--- Data for the task ---
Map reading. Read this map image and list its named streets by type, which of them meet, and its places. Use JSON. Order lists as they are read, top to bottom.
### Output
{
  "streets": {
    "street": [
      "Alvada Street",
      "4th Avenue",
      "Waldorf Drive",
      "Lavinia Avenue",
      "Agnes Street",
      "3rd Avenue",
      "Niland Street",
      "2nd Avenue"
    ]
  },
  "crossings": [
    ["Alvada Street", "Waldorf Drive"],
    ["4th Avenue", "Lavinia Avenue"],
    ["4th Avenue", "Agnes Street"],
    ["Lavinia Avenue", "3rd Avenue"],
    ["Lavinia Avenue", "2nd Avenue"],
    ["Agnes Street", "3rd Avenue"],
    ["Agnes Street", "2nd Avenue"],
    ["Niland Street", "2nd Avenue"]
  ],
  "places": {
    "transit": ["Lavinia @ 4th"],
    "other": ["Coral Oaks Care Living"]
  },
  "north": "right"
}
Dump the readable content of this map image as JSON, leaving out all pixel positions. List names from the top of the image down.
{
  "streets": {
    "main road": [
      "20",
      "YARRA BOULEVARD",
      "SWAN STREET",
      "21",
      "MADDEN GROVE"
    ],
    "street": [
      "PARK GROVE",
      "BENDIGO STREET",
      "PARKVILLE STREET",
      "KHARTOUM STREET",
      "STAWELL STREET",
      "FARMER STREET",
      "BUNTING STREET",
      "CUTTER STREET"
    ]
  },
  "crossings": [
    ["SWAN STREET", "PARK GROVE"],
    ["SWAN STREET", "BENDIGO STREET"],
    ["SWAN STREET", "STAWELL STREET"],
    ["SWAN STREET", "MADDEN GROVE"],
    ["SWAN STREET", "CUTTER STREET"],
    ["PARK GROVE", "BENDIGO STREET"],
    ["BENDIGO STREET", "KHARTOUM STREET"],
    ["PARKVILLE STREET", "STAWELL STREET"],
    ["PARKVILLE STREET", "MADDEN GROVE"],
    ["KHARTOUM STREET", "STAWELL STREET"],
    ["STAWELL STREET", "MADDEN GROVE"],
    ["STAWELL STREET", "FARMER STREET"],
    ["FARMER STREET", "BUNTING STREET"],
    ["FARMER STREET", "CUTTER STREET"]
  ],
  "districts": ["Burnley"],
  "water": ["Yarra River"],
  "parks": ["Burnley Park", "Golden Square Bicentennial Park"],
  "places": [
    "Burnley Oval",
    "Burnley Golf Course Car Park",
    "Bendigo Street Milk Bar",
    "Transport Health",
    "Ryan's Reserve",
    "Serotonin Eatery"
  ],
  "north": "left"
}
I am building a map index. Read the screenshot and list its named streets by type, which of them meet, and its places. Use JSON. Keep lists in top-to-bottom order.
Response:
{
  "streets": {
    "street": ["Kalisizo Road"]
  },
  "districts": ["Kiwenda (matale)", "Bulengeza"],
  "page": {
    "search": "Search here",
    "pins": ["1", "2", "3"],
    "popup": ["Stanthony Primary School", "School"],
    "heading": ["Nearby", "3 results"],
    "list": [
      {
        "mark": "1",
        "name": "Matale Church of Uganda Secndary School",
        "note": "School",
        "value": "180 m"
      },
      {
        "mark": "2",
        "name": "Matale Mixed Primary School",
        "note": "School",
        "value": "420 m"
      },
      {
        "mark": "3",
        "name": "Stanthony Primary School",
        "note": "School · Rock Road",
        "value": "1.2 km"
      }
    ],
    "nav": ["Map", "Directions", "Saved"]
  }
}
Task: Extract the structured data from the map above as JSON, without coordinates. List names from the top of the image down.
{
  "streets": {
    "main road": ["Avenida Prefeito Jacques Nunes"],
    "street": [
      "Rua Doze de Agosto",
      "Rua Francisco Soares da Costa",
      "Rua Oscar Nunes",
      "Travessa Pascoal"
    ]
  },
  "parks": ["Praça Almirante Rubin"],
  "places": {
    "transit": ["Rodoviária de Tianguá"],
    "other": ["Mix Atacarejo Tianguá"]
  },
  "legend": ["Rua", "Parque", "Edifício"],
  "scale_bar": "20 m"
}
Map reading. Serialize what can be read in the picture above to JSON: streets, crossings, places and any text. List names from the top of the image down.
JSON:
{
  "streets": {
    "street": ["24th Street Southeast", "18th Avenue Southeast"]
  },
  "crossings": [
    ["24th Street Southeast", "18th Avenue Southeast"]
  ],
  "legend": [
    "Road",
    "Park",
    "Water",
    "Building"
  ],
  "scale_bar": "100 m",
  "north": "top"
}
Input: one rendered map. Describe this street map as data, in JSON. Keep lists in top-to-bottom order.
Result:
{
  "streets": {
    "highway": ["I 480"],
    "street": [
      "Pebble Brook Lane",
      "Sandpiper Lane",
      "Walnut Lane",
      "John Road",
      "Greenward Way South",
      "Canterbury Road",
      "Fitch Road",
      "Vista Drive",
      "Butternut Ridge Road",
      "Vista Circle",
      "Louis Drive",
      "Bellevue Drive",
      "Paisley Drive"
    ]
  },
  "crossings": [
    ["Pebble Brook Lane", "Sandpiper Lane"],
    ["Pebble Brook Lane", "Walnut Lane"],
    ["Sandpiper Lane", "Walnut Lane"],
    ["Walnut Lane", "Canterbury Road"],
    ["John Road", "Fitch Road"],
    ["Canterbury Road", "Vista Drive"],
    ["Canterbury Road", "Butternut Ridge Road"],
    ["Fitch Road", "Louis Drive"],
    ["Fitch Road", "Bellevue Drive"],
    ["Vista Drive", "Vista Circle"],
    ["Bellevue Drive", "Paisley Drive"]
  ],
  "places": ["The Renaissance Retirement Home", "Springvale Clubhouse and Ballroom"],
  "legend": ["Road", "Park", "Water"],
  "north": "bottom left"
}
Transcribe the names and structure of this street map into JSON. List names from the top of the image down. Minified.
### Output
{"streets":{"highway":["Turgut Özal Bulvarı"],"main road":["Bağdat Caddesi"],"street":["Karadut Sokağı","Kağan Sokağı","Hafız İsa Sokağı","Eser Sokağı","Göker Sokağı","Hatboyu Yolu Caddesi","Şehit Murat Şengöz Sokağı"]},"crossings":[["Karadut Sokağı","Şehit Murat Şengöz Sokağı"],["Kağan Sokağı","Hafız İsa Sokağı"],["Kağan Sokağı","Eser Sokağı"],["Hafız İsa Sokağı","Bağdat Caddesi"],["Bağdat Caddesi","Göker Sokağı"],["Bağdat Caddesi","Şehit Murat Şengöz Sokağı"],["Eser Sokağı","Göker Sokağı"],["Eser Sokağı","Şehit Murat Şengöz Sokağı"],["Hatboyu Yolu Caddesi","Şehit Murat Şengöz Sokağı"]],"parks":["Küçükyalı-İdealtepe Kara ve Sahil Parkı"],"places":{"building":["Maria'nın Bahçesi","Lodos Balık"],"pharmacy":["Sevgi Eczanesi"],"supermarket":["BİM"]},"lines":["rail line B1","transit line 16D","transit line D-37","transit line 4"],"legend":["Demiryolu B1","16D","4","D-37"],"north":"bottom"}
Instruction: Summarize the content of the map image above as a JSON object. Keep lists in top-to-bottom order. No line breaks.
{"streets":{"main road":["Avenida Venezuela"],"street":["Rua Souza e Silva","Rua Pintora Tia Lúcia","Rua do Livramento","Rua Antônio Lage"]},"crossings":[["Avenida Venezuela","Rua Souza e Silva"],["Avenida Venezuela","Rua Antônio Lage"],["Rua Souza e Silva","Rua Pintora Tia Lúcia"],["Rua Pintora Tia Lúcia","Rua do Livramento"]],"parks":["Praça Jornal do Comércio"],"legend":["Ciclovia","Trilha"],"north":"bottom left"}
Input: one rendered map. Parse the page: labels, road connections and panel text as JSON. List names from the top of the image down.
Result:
---
▶ _What you have to do_: Print every entry from the material exactly.

▶ _Written answer_:
Map reading. Read this map image and list its named streets by type, which of them meet, and its places. Use JSON. Order lists as they are read, top to bottom.
### Output
{
  "streets": {
    "street": [
      "Alvada Street",
      "4th Avenue",
      "Waldorf Drive",
      "Lavinia Avenue",
      "Agnes Street",
      "3rd Avenue",
      "Niland Street",
      "2nd Avenue"
    ]
  },
  "crossings": [
    ["Alvada Street", "Waldorf Drive"],
    ["4th Avenue", "Lavinia Avenue"],
    ["4th Avenue", "Agnes Street"],
    ["Lavinia Avenue", "3rd Avenue"],
    ["Lavinia Avenue", "2nd Avenue"],
    ["Agnes Street", "3rd Avenue"],
    ["Agnes Street", "2nd Avenue"],
    ["Niland Street", "2nd Avenue"]
  ],
  "places": {
    "transit": ["Lavinia @ 4th"],
    "other": ["Coral Oaks Care Living"]
  },
  "north": "right"
}
Dump the readable content of this map image as JSON, leaving out all pixel positions. List names from the top of the image down.
{
  "streets": {
    "main road": [
      "20",
      "YARRA BOULEVARD",
      "SWAN STREET",
      "21",
      "MADDEN GROVE"
    ],
    "street": [
      "PARK GROVE",
      "BENDIGO STREET",
      "PARKVILLE STREET",
      "KHARTOUM STREET",
      "STAWELL STREET",
      "FARMER STREET",
      "BUNTING STREET",
      "CUTTER STREET"
    ]
  },
  "crossings": [
    ["SWAN STREET", "PARK GROVE"],
    ["SWAN STREET", "BENDIGO STREET"],
    ["SWAN STREET", "STAWELL STREET"],
    ["SWAN STREET", "MADDEN GROVE"],
    ["SWAN STREET", "CUTTER STREET"],
    ["PARK GROVE", "BENDIGO STREET"],
    ["BENDIGO STREET", "KHARTOUM STREET"],
    ["PARKVILLE STREET", "STAWELL STREET"],
    ["PARKVILLE STREET", "MADDEN GROVE"],
    ["KHARTOUM STREET", "STAWELL STREET"],
    ["STAWELL STREET", "MADDEN GROVE"],
    ["STAWELL STREET", "FARMER STREET"],
    ["FARMER STREET", "BUNTING STREET"],
    ["FARMER STREET", "CUTTER STREET"]
  ],
  "districts": ["Burnley"],
  "water": ["Yarra River"],
  "parks": ["Burnley Park", "Golden Square Bicentennial Park"],
  "places": [
    "Burnley Oval",
    "Burnley Golf Course Car Park",
    "Bendigo Street Milk Bar",
    "Transport Health",
    "Ryan's Reserve",
    "Serotonin Eatery"
  ],
  "north": "left"
}
I am building a map index. Read the screenshot and list its named streets by type, which of them meet, and its places. Use JSON. Keep lists in top-to-bottom order.
Response:
{
  "streets": {
    "street": ["Kalisizo Road"]
  },
  "districts": ["Kiwenda (matale)", "Bulengeza"],
  "page": {
    "search": "Search here",
    "pins": ["1", "2", "3"],
    "popup": ["Stanthony Primary School", "School"],
    "heading": ["Nearby", "3 results"],
    "list": [
      {
        "mark": "1",
        "name": "Matale Church of Uganda Secndary School",
        "note": "School",
        "value": "180 m"
      },
      {
        "mark": "2",
        "name": "Matale Mixed Primary School",
        "note": "School",
        "value": "420 m"
      },
      {
        "mark": "3",
        "name": "Stanthony Primary School",
        "note": "School · Rock Road",
        "value": "1.2 km"
      }
    ],
    "nav": ["Map", "Directions", "Saved"]
  }
}
Task: Extract the structured data from the map above as JSON, without coordinates. List names from the top of the image down.
{
  "streets": {
    "main road": ["Avenida Prefeito Jacques Nunes"],
    "street": [
      "Rua Doze de Agosto",
      "Rua Francisco Soares da Costa",
      "Rua Oscar Nunes",
      "Travessa Pascoal"
    ]
  },
  "parks": ["Praça Almirante Rubin"],
  "places": {
    "transit": ["Rodoviária de Tianguá"],
    "other": ["Mix Atacarejo Tianguá"]
  },
  "legend": ["Rua", "Parque", "Edifício"],
  "scale_bar": "20 m"
}
Map reading. Serialize what can be read in the picture above to JSON: streets, crossings, places and any text. List names from the top of the image down.
JSON:
{
  "streets": {
    "street": ["24th Street Southeast", "18th Avenue Southeast"]
  },
  "crossings": [
    ["24th Street Southeast", "18th Avenue Southeast"]
  ],
  "legend": [
    "Road",
    "Park",
    "Water",
    "Building"
  ],
  "scale_bar": "100 m",
  "north": "top"
}
Input: one rendered map. Describe this street map as data, in JSON. Keep lists in top-to-bottom order.
Result:
{
  "streets": {
    "highway": ["I 480"],
    "street": [
      "Pebble Brook Lane",
      "Sandpiper Lane",
      "Walnut Lane",
      "John Road",
      "Greenward Way South",
      "Canterbury Road",
      "Fitch Road",
      "Vista Drive",
      "Butternut Ridge Road",
      "Vista Circle",
      "Louis Drive",
      "Bellevue Drive",
      "Paisley Drive"
    ]
  },
  "crossings": [
    ["Pebble Brook Lane", "Sandpiper Lane"],
    ["Pebble Brook Lane", "Walnut Lane"],
    ["Sandpiper Lane", "Walnut Lane"],
    ["Walnut Lane", "Canterbury Road"],
    ["John Road", "Fitch Road"],
    ["Canterbury Road", "Vista Drive"],
    ["Canterbury Road", "Butternut Ridge Road"],
    ["Fitch Road", "Louis Drive"],
    ["Fitch Road", "Bellevue Drive"],
    ["Vista Drive", "Vista Circle"],
    ["Bellevue Drive", "Paisley Drive"]
  ],
  "places": ["The Renaissance Retirement Home", "Springvale Clubhouse and Ballroom"],
  "legend": ["Road", "Park", "Water"],
  "north": "bottom left"
}
Transcribe the names and structure of this street map into JSON. List names from the top of the image down. Minified.
### Output
{"streets":{"highway":["Turgut Özal Bulvarı"],"main road":["Bağdat Caddesi"],"street":["Karadut Sokağı","Kağan Sokağı","Hafız İsa Sokağı","Eser Sokağı","Göker Sokağı","Hatboyu Yolu Caddesi","Şehit Murat Şengöz Sokağı"]},"crossings":[["Karadut Sokağı","Şehit Murat Şengöz Sokağı"],["Kağan Sokağı","Hafız İsa Sokağı"],["Kağan Sokağı","Eser Sokağı"],["Hafız İsa Sokağı","Bağdat Caddesi"],["Bağdat Caddesi","Göker Sokağı"],["Bağdat Caddesi","Şehit Murat Şengöz Sokağı"],["Eser Sokağı","Göker Sokağı"],["Eser Sokağı","Şehit Murat Şengöz Sokağı"],["Hatboyu Yolu Caddesi","Şehit Murat Şengöz Sokağı"]],"parks":["Küçükyalı-İdealtepe Kara ve Sahil Parkı"],"places":{"building":["Maria'nın Bahçesi","Lodos Balık"],"pharmacy":["Sevgi Eczanesi"],"supermarket":["BİM"]},"lines":["rail line B1","transit line 16D","transit line D-37","transit line 4"],"legend":["Demiryolu B1","16D","4","D-37"],"north":"bottom"}
Instruction: Summarize the content of the map image above as a JSON object. Keep lists in top-to-bottom order. No line breaks.
{"streets":{"main road":["Avenida Venezuela"],"street":["Rua Souza e Silva","Rua Pintora Tia Lúcia","Rua do Livramento","Rua Antônio Lage"]},"crossings":[["Avenida Venezuela","Rua Souza e Silva"],["Avenida Venezuela","Rua Antônio Lage"],["Rua Souza e Silva","Rua Pintora Tia Lúcia"],["Rua Pintora Tia Lúcia","Rua do Livramento"]],"parks":["Praça Jornal do Comércio"],"legend":["Ciclovia","Trilha"],"north":"bottom left"}
Input: one rendered map. Parse the page: labels, road connections and panel text as JSON. List names from the top of the image down.
Result:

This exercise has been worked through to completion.